The implants were “successful, because lastingly stable,” the scientists reported, publishing their findings in the current issue of the journal Stem Cell Reports.
“Successes in human therapy are still a long way off, but I am sure successful cell replacement therapies will exist in future. Our research results have taken us a step further in this direction,” said study leader Jens Schwamborn, who heads a group of 15 scientists at the Luxembourg Centre for Systems Biomedicine.

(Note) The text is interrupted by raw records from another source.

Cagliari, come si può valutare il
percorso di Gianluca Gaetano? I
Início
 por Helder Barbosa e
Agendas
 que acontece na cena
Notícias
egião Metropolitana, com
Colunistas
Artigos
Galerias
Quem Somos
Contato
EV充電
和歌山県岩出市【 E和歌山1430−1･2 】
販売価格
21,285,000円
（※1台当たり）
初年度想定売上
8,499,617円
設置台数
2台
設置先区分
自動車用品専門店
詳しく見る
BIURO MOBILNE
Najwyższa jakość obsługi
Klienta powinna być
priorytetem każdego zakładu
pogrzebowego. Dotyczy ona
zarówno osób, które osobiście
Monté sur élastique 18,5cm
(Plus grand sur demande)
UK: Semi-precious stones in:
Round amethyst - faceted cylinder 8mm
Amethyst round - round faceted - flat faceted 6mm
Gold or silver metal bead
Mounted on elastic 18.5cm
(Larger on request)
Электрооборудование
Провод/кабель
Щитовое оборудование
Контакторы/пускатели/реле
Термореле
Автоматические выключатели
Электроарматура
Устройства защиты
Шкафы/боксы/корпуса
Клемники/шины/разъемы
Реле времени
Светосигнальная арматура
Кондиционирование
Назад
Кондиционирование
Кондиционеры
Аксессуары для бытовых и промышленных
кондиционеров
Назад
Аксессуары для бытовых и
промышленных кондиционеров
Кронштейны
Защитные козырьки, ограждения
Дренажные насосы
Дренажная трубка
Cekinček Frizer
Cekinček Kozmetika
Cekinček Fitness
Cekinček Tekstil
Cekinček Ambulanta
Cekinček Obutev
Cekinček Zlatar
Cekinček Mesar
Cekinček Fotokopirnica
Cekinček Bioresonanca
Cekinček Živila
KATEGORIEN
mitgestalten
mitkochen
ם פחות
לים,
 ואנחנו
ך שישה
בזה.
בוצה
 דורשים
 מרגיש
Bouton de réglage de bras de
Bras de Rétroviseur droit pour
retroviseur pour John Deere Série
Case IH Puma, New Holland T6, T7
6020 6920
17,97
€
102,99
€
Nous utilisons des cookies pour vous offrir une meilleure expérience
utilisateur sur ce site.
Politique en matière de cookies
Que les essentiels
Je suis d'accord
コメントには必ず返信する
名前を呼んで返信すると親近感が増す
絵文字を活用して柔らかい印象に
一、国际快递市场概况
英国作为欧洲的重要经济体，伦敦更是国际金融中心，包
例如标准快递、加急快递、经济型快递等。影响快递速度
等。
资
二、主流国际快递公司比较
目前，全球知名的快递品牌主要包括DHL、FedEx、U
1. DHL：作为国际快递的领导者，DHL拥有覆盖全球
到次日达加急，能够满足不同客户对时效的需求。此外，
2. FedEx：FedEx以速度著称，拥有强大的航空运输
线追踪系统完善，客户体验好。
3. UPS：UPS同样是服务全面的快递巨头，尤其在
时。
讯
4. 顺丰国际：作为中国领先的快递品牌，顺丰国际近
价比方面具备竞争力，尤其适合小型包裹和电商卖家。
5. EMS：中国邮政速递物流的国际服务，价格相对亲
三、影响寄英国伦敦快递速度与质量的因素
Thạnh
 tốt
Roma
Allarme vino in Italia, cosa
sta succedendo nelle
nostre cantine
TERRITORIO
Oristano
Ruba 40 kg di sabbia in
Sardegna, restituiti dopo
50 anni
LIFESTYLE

The researchers' technique of producing neurons, or more specifically, what they call induced neuronal stem cells, in a lab dish considerably improves the compatibility of the implanted cells, the investigators said. They added that the treated mice showed no ill effects even six months after implantation into important brain regions known as the hippocampus and cortex, brain structures considered important for memory and decisionmaking.
The implanted neurons were fully integrated into the complex network of the brain, the scientists said, showed normal activity and were connected to the original brain cells via newly formed synapses, the normal communication points between nerve cells.
“We will now be looking specifically at the type of neurons that die off in the brain of Parkinson's patients – namely the dopamine-producing neurons,” Schwamborn said. Dopamine is a neurotransmitter, or information-carrying compound in the brain. In the future, implanted neurons could produce the lacking dopamine directly in the patient's brain and transport it to the appropriate sites, he added, perhaps yielding a so-far elusive cure. The first trials in mice are in progress.